(Source texts of formatted documents)
◆ ◆ ◆ ◆ ◆

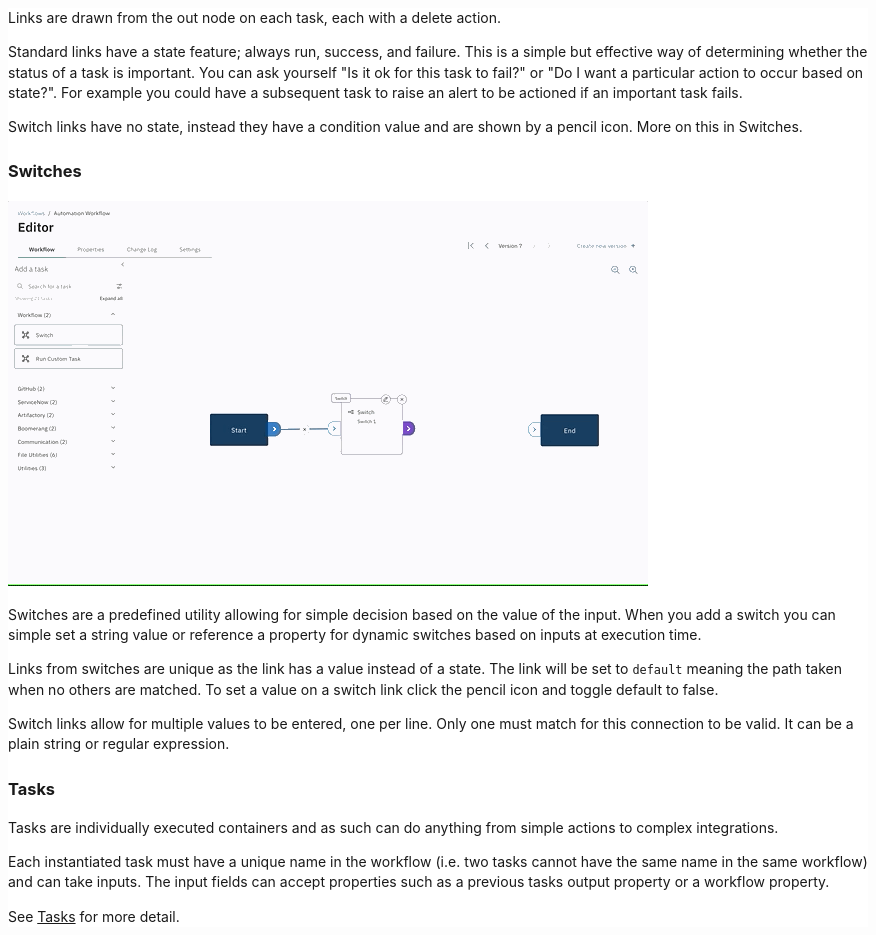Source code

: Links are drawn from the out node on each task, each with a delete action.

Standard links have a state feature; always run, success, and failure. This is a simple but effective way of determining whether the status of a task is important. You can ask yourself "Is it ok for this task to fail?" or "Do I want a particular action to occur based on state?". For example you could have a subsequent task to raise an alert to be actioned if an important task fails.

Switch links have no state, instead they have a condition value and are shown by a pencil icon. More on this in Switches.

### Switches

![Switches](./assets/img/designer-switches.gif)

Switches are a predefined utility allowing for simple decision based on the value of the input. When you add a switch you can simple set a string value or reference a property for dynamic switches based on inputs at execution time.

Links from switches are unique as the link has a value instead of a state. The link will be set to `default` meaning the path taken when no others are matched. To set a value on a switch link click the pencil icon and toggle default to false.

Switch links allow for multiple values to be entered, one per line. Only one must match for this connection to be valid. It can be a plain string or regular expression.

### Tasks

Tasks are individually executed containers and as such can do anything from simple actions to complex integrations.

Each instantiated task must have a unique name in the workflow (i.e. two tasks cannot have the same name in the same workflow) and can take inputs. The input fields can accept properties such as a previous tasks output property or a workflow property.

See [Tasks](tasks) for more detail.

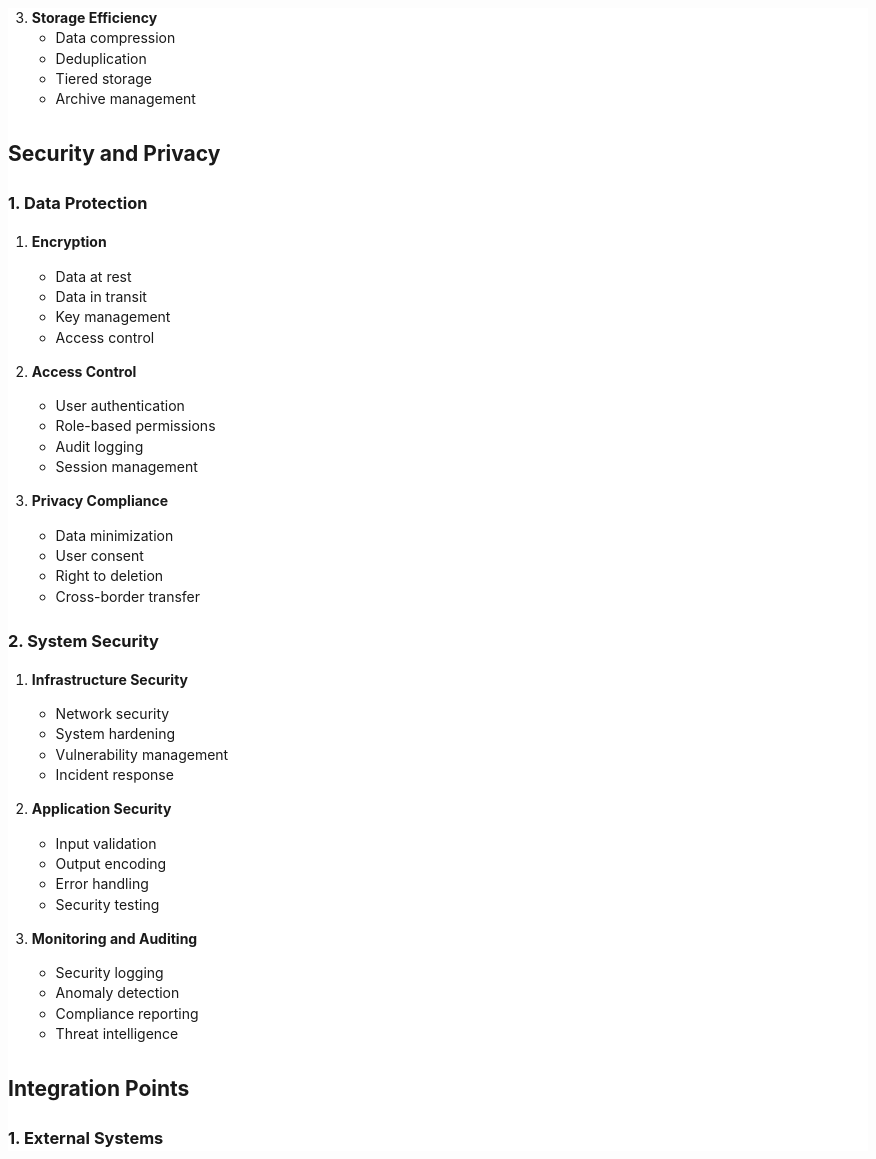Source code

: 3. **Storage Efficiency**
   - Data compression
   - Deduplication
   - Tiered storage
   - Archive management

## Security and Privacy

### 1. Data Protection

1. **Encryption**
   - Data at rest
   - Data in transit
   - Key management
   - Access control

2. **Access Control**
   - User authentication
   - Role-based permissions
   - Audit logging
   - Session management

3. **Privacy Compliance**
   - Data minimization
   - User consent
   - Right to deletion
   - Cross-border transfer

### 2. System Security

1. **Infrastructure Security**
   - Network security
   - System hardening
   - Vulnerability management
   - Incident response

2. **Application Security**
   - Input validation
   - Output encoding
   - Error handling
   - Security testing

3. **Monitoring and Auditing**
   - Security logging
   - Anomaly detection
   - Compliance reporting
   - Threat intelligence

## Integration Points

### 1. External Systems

◆ ◆ ◆ ◆ ◆

■ Work task ■
Please write out, exactly as they appear, the lines from the one containing "- Input validation" through the last line of the records above, and nothing more.

■ Answer section ■
   - Input validation
   - Output encoding
   - Error handling
   - Security testing

3. **Monitoring and Auditing**
   - Security logging
   - Anomaly detection
   - Compliance reporting
   - Threat intelligence

## Integration Points

### 1. External Systems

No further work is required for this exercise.